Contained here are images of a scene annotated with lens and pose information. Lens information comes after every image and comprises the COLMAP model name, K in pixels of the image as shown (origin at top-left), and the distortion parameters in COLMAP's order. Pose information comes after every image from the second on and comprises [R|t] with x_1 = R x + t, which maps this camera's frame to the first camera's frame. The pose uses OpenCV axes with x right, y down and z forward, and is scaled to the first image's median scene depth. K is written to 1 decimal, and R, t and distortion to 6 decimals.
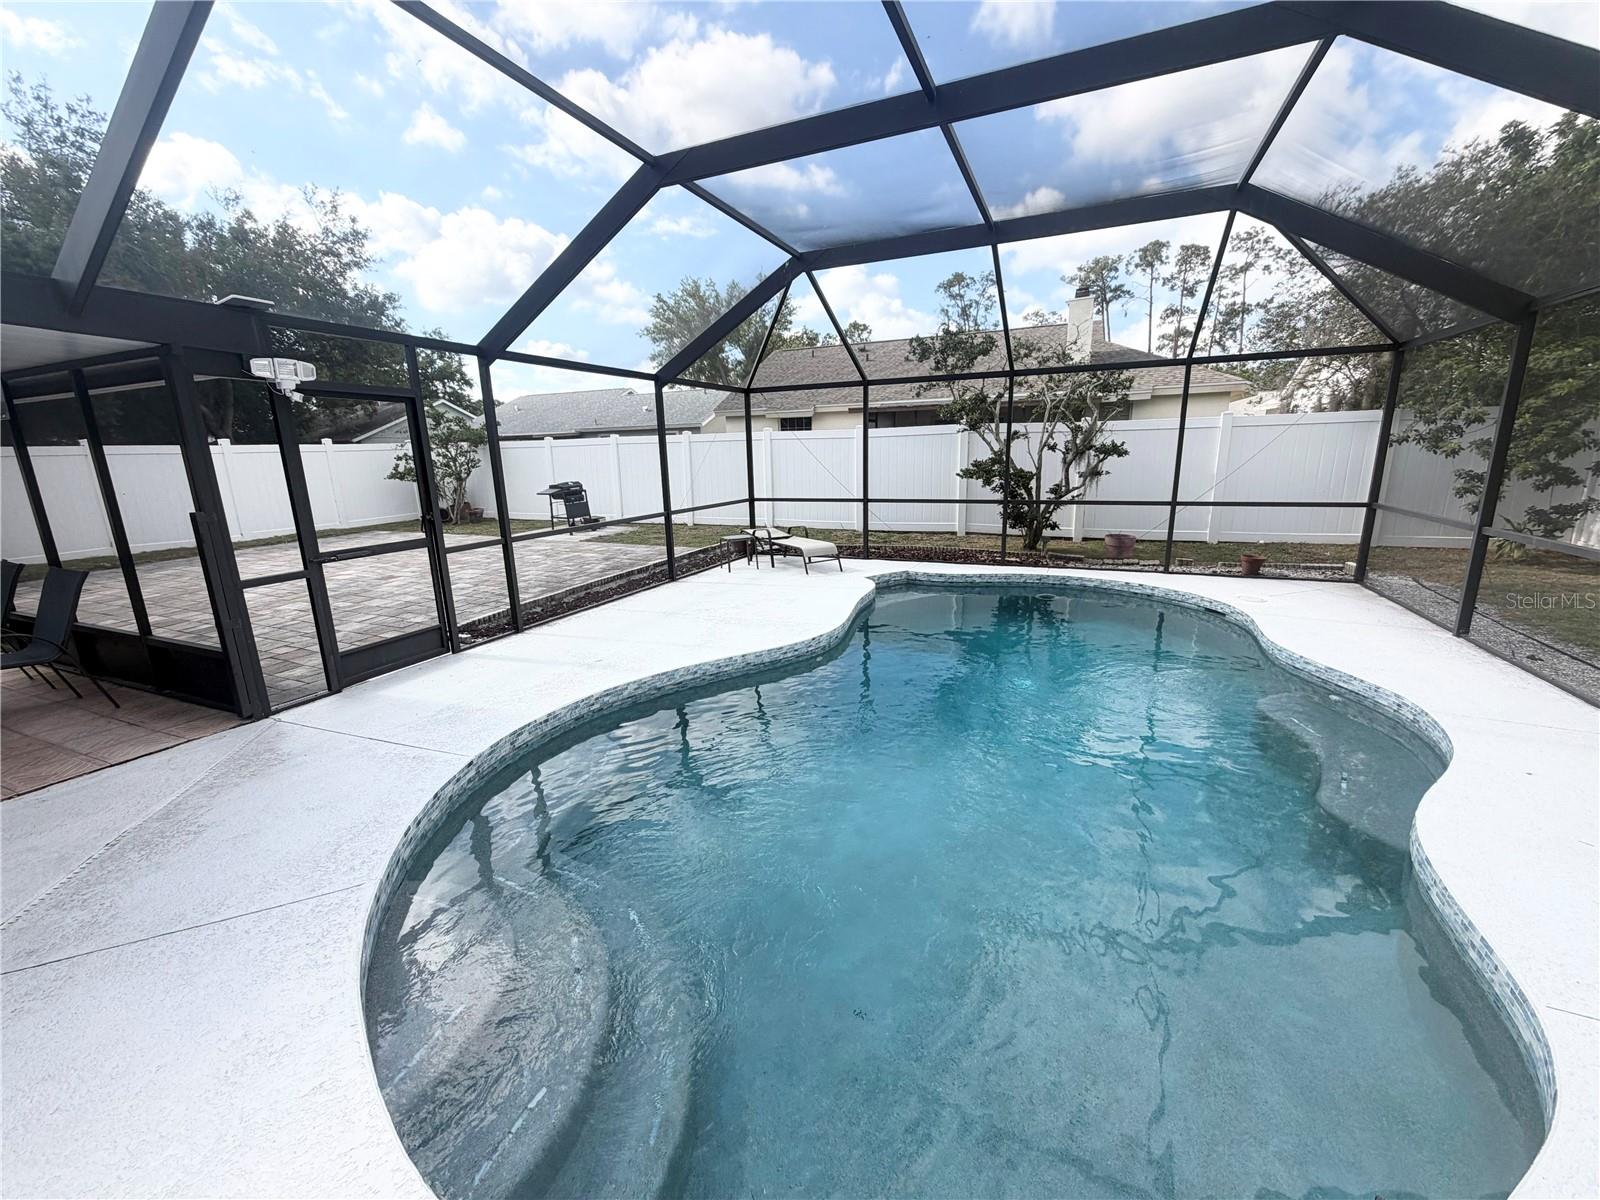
lens RADIAL K [[638.7, 0, 805.0], [0, 638.7, 608.7], [0, 0, 1]] dist [0.002208, 0.000080]
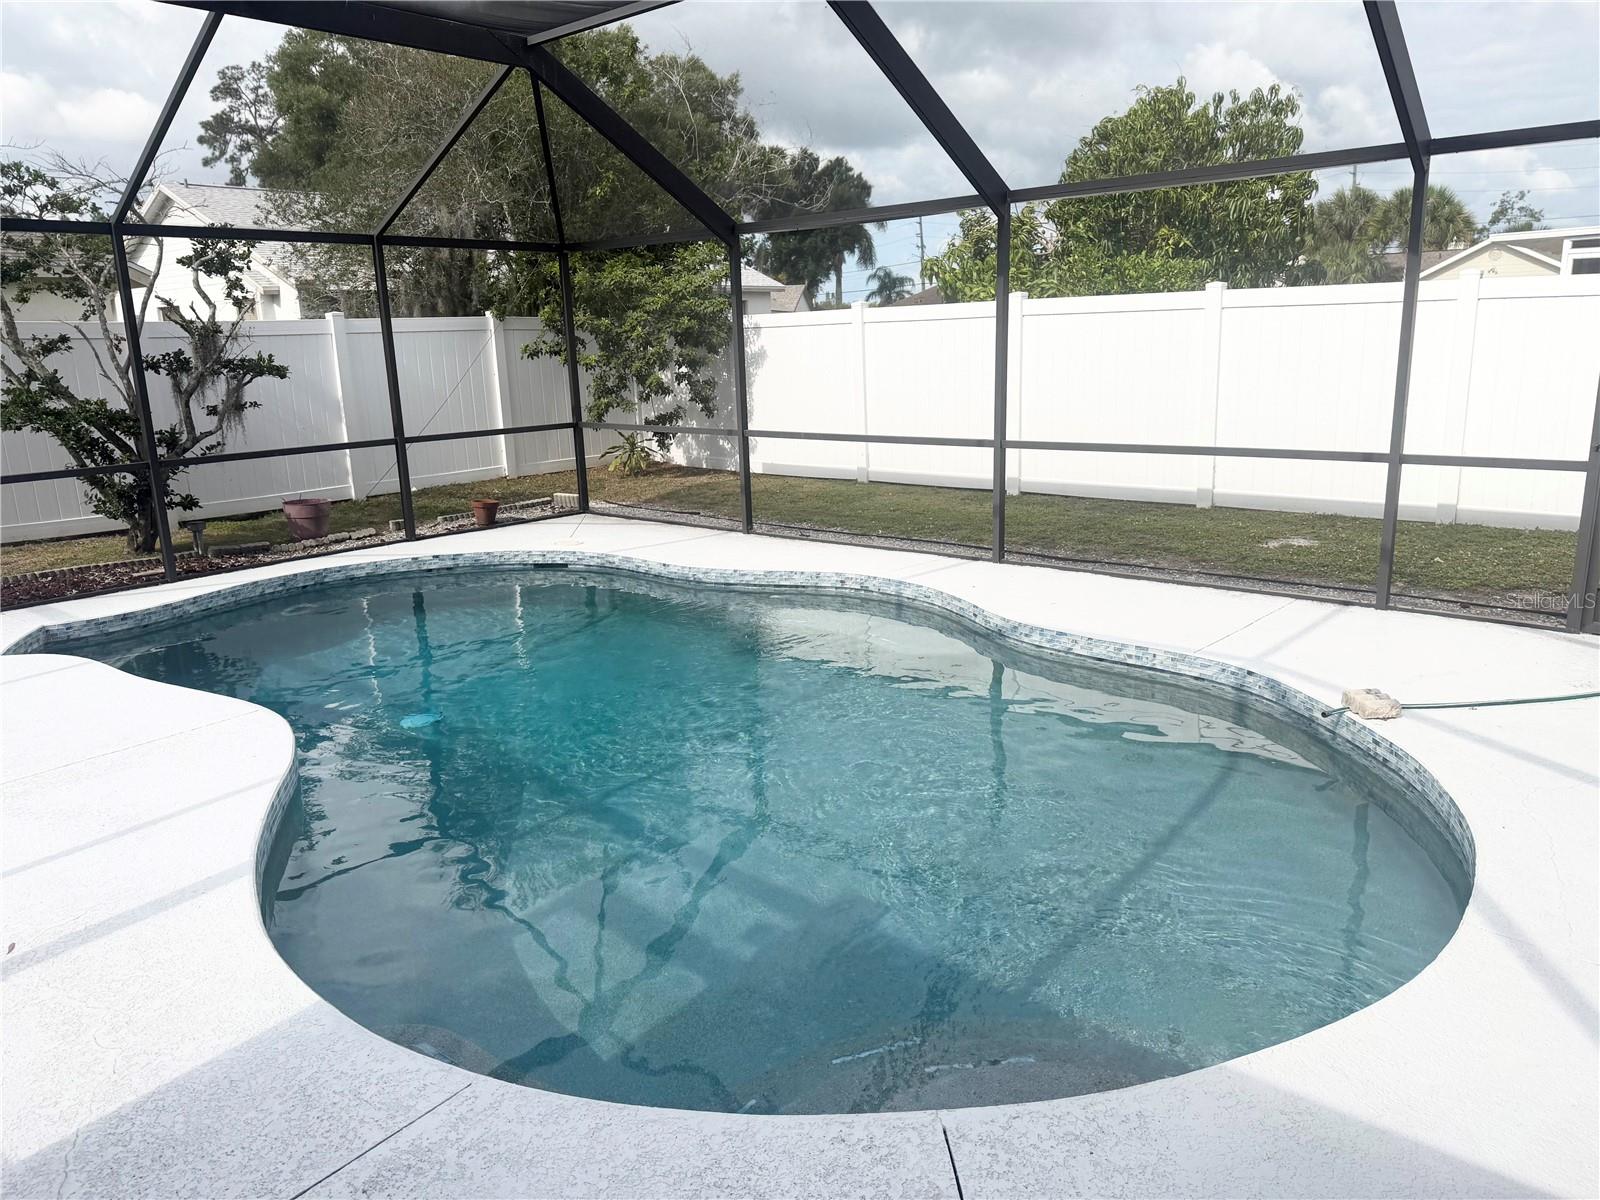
lens RADIAL K [[1147.0, 0, 805.6], [0, 1147.0, 594.9], [0, 0, 1]] dist [-0.009785, -0.005362]
pose [[0.281402, -0.195011, 0.939566, -0.482925], [0.252559, 0.959662, 0.123540, -0.044297], [-0.925758, 0.202531, 0.319302, 0.220224]]
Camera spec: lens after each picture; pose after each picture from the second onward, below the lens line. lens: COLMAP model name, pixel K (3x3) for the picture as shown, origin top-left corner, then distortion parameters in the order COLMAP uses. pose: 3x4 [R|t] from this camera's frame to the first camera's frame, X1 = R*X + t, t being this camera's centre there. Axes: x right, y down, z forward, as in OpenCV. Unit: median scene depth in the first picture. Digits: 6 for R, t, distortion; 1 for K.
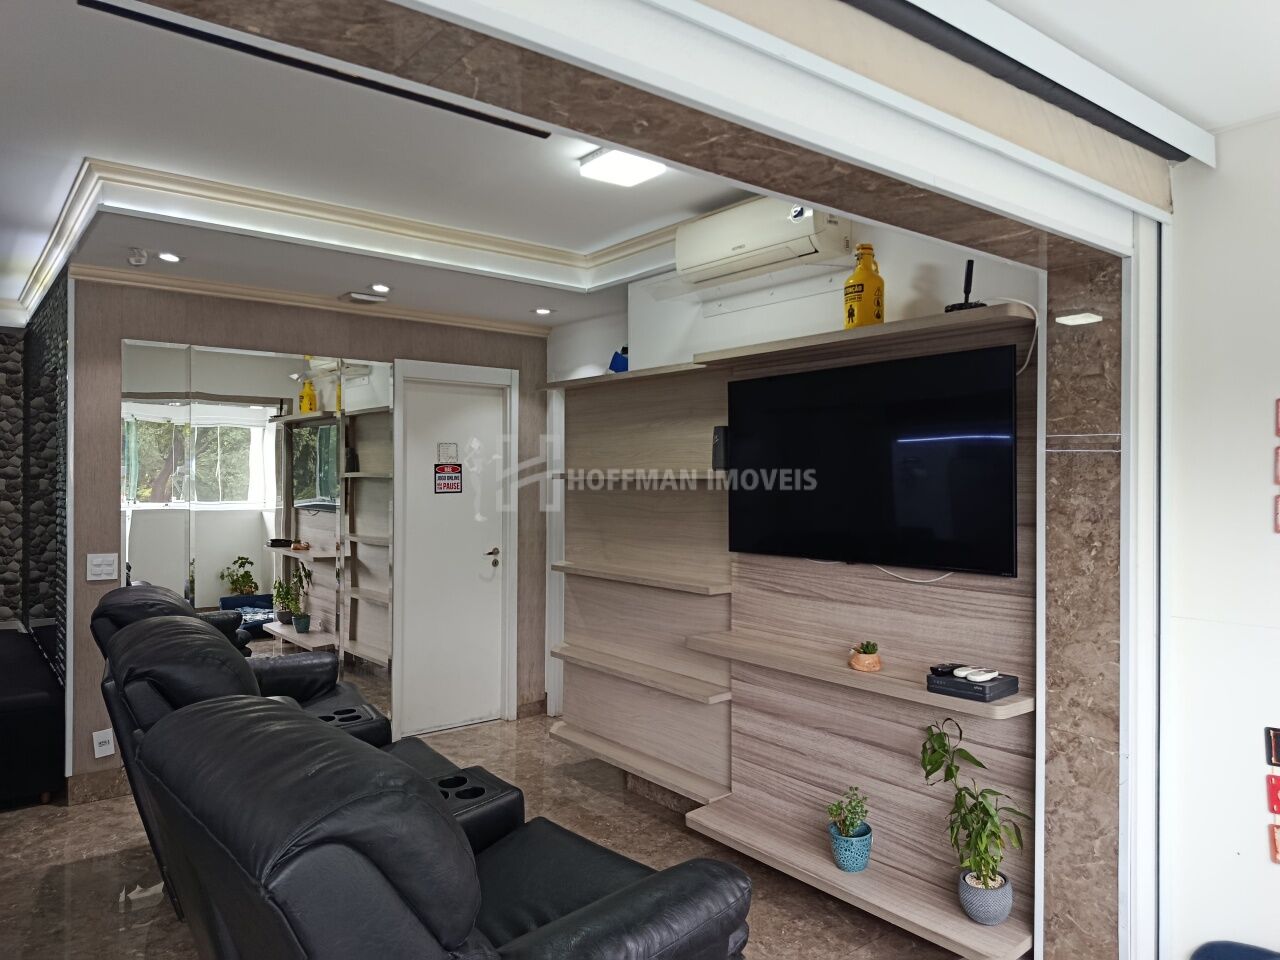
lens RADIAL K [[863.6, 0, 640.0], [0, 863.6, 480.0], [0, 0, 1]] dist [0.045681, -0.042009]
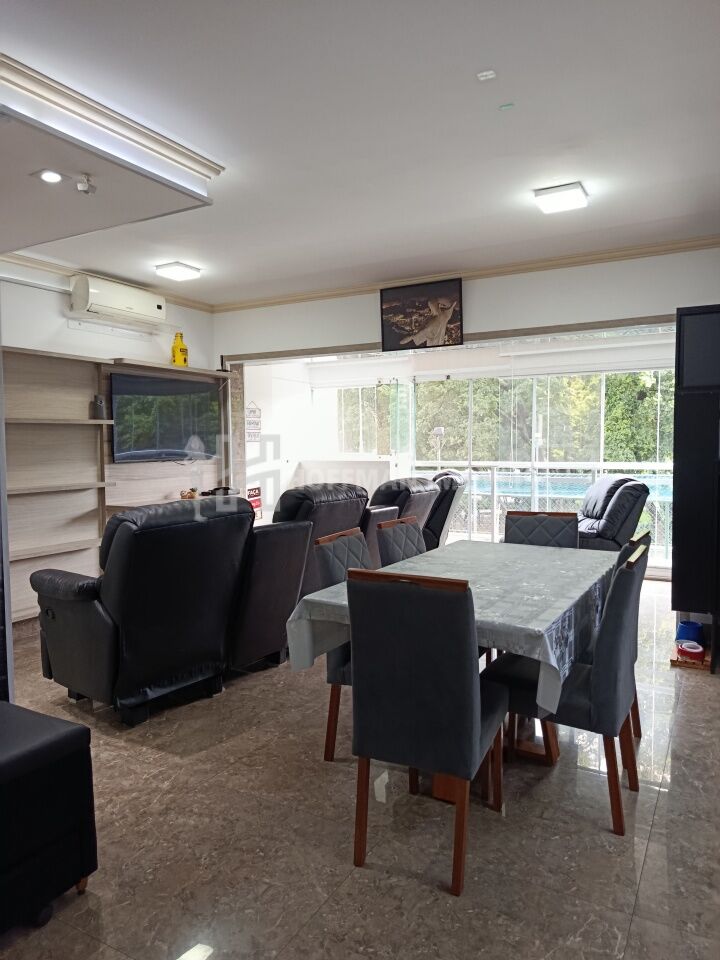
lens RADIAL K [[659.4, 0, 363.0], [0, 659.4, 476.2], [0, 0, 1]] dist [0.042872, -0.056029]
pose [[-0.372794, -0.050611, 0.926533, -1.504149], [0.004412, 0.998403, 0.056313, 0.032992], [-0.927904, 0.025081, -0.371975, 1.073560]]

----------

- [Try it]: Every line above should be output exactly, except for the pictures.

- [Result of this exercise]:
Contained here are images of a scene annotated with lens and pose information. Lens information comes after every image and comprises the COLMAP model name, K in pixels of the image as shown (origin at top-left), and the distortion parameters in COLMAP's order. Pose information comes after every image from the second on and comprises [R|t] with x_1 = R x + t, which maps this camera's frame to the first camera's frame. The pose uses OpenCV axes with x right, y down and z forward, and is scaled to the first image's median scene depth. K is written to 1 decimal, and R, t and distortion to 6 decimals.
lens RADIAL K [[638.7, 0, 805.0], [0, 638.7, 608.7], [0, 0, 1]] dist [0.002208, 0.000080]
lens RADIAL K [[1147.0, 0, 805.6], [0, 1147.0, 594.9], [0, 0, 1]] dist [-0.009785, -0.005362]
pose [[0.281402, -0.195011, 0.939566, -0.482925], [0.252559, 0.959662, 0.123540, -0.044297], [-0.925758, 0.202531, 0.319302, 0.220224]]
Camera spec: lens after each picture; pose after each picture from the second onward, below the lens line. lens: COLMAP model name, pixel K (3x3) for the picture as shown, origin top-left corner, then distortion parameters in the order COLMAP uses. pose: 3x4 [R|t] from this camera's frame to the first camera's frame, X1 = R*X + t, t being this camera's centre there. Axes: x right, y down, z forward, as in OpenCV. Unit: median scene depth in the first picture. Digits: 6 for R, t, distortion; 1 for K.
lens RADIAL K [[863.6, 0, 640.0], [0, 863.6, 480.0], [0, 0, 1]] dist [0.045681, -0.042009]
lens RADIAL K [[659.4, 0, 363.0], [0, 659.4, 476.2], [0, 0, 1]] dist [0.042872, -0.056029]
pose [[-0.372794, -0.050611, 0.926533, -1.504149], [0.004412, 0.998403, 0.056313, 0.032992], [-0.927904, 0.025081, -0.371975, 1.073560]]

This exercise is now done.